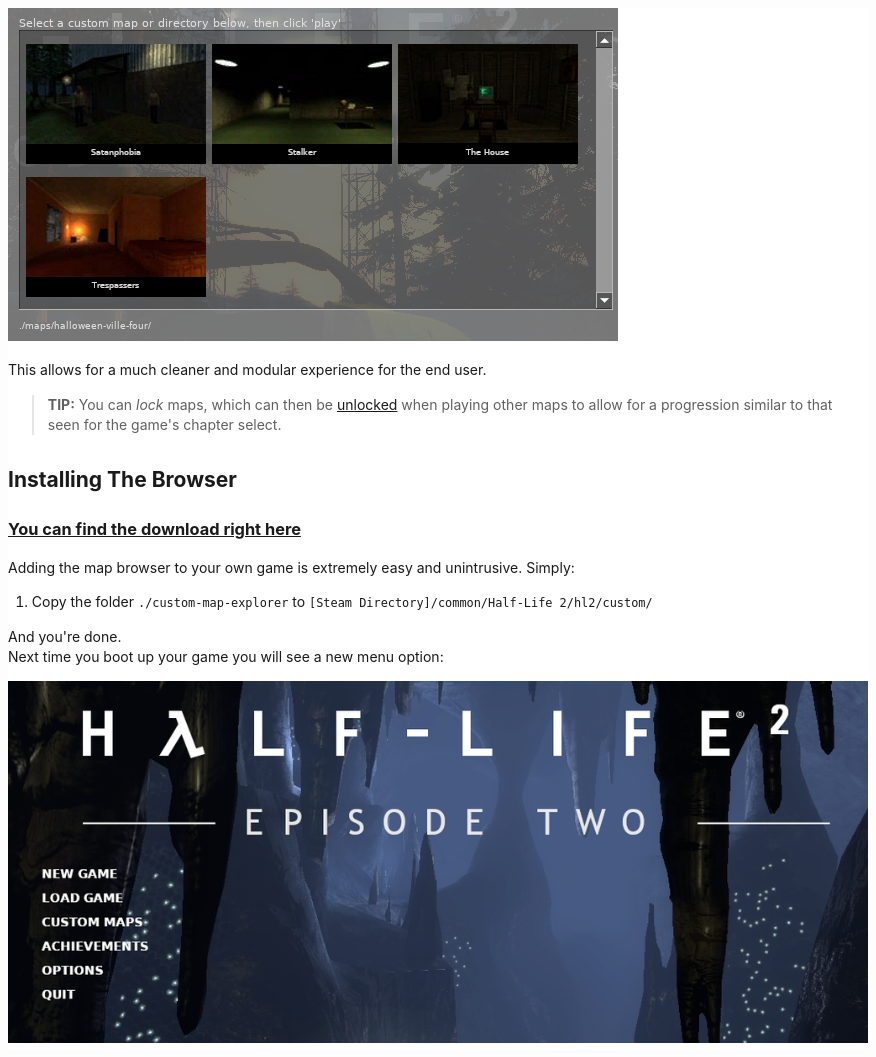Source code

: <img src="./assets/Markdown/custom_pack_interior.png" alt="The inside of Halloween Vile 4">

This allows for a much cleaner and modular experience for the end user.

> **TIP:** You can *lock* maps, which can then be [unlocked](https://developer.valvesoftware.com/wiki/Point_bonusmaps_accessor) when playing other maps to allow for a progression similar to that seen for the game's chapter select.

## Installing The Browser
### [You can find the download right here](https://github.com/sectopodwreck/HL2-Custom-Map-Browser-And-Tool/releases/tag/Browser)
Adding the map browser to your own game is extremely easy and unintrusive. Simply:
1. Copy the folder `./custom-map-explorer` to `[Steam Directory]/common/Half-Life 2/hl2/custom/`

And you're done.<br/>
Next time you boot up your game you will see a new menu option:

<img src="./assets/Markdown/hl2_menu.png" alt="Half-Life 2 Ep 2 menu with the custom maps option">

* To-do item: Count the lines in the records that contain the string "Half", matching case exactly. Reply with the number only.

* Solution: 2